В штат Потешной палаты при Михаиле Федоровиче входят вместе с гусельниками, скрипотчиками, трубниками, цимбальниками и органисты. Это Томило Михайлов Бесов, Мелентий Степанов, Андрей Андреев, Борис Овсонов. В двадцатых годах к ним присоединяются ряд иностранных исполнителей, выходцы из польских и саксонских земель, вроде Юрия Проровского и Федера Заналского, и даже из Голландии. Оттуда приезжает в Москву органист-виртуоз Мельхерт Лунен, уже в 1638 году возвращающийся на родину с богатыми подарками. И все же основную часть составляли местные музыканты. Правда, царский двор, избегая назначения им окладов, предпочитал обходиться разовыми выступлениями в зависимости от характера торжества или празднества. Наряду с сольными выступлениями широко практиковались ансамбли органов и их сочетание с другими музыкальными инструментами.

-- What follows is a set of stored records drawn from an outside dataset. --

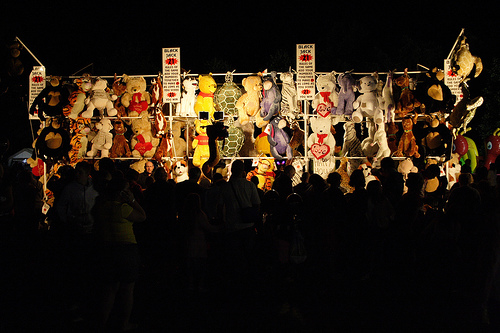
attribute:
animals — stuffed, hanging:
[38, 79, 157, 117]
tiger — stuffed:
[66, 76, 91, 115]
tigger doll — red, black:
[66, 75, 93, 124]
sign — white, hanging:
[294, 42, 317, 100]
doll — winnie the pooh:
[187, 73, 222, 131]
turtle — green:
[216, 122, 244, 153]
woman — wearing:
[97, 155, 149, 312]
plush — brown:
[87, 119, 111, 161]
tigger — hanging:
[62, 75, 89, 123]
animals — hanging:
[18, 53, 482, 204]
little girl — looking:
[173, 188, 221, 294]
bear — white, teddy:
[303, 111, 333, 163]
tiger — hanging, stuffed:
[64, 72, 91, 123]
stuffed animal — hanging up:
[191, 71, 216, 121]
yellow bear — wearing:
[191, 120, 213, 168]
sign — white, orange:
[291, 39, 319, 104]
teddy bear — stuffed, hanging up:
[192, 73, 227, 127]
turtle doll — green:
[215, 71, 247, 116]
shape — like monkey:
[29, 74, 62, 110]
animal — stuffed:
[28, 71, 69, 124]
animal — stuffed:
[217, 74, 240, 125]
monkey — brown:
[26, 75, 70, 115]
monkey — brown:
[24, 113, 67, 183]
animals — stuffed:
[47, 83, 349, 169]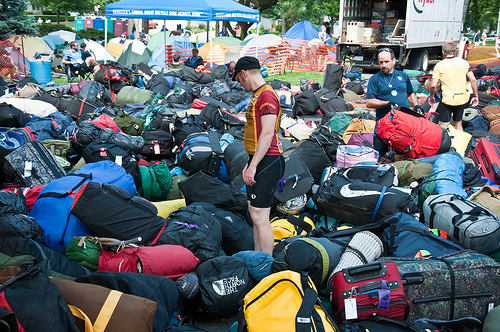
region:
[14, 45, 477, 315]
luggage covering the ground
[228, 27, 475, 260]
three men standing in luggage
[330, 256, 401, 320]
red suitcase with black handle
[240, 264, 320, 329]
yellow bag with black strap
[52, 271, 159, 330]
brown bag with yellow strap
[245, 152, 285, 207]
black shorts of man standing in luggage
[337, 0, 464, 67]
white box truck with back open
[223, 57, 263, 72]
black hat of man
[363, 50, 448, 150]
man carrying red bag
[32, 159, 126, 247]
two blue bags together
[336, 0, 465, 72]
large white box truck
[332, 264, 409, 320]
red suit case with black handle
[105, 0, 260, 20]
blue pop up tent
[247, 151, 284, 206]
black exercise shorts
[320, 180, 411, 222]
Nike bag is full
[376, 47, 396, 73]
sunglasses on the man's head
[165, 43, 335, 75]
orange boundary fence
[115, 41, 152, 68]
green and white tent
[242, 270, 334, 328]
large yellow duffel bag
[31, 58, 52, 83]
large blue bucket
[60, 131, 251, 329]
These are a lot of bags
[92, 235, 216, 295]
The bag is red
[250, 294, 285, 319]
The bag is yellow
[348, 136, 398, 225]
The bag is nike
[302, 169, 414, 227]
The bag is navy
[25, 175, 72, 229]
The bag is blue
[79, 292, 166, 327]
The bag is brown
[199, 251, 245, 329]
This is the north face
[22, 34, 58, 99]
This is a cooler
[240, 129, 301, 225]
These are shorts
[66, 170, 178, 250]
This is a bag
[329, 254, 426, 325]
This is a bag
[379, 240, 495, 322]
This is a bag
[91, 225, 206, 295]
This is a bag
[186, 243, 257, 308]
This is a bag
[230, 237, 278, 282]
This is a bag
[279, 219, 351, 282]
This is a bag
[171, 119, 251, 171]
This is a bag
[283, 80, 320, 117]
This is a bag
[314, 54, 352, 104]
This is a bag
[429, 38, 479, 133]
The person is wearing a yellow shirt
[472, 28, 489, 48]
The two people are walking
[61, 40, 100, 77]
The person is sitting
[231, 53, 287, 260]
The man is wearing a black hat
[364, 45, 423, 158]
The man has sunglasses on his head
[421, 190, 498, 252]
A large grey duffel bag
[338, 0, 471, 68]
A large white box truck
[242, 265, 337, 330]
The duffel bag is bright yellow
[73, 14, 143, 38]
A row of port a potties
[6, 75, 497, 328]
A mountain of suitcases and duffel bags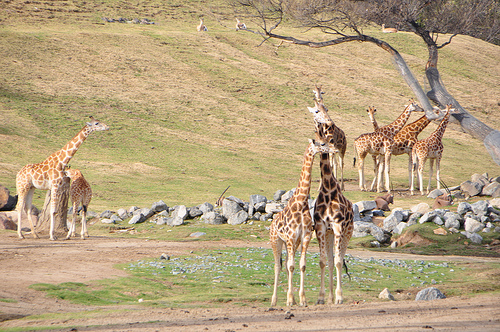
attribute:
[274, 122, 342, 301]
giraffes — standing, tallest, together, photographed, nine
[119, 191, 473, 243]
rocks — pile, small, line, row, large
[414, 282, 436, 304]
rock — single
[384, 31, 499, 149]
tree — large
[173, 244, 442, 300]
grass — trampled, sparse, green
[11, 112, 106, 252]
giraffe — adult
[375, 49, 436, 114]
branch — long, bare, no leaves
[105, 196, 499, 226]
wall — rock, natural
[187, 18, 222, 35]
animal — bovine, laying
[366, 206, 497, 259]
moss — green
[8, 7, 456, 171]
hill — sloping, large, brown, green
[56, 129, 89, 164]
neck — long, bending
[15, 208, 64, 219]
knees — knobby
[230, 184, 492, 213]
stones — pile, small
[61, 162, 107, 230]
giraffe — baby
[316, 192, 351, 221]
spots — giraffe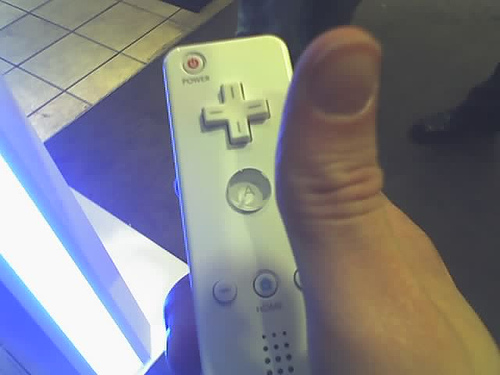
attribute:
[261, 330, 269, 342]
dot — Small , black 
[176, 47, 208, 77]
button — round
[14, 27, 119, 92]
tile — square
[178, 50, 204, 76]
button — small 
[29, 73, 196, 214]
rug — dark 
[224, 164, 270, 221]
button — white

Умение играть на органе было настолько распространено, что зачастую и не рассматривалось как самостоятельная профессия, а совмещалось с какой-нибудь другой службой. Одаренный органист Лукьян Патрикеев, успешно конкурировавший с жалованными музыкантами при Михаиле Федоровиче, являлся сторожем Потешной палаты. Полученные им за особенно удачное выступление на свадьбе того же Михаила Федоровича в 1626 году «четыре аршина настрофилю сукна лазоревого цена два рубли» были высшей формой признания и награды, которою только отмечались русские музыканты. Даже много позже, в 1670-х годах, органистом в составе русского посольства В. А. Даудова и М. Ю. Касимова в Бухару будет отправлен «Кормового дворца ключник» Федор Текутьев.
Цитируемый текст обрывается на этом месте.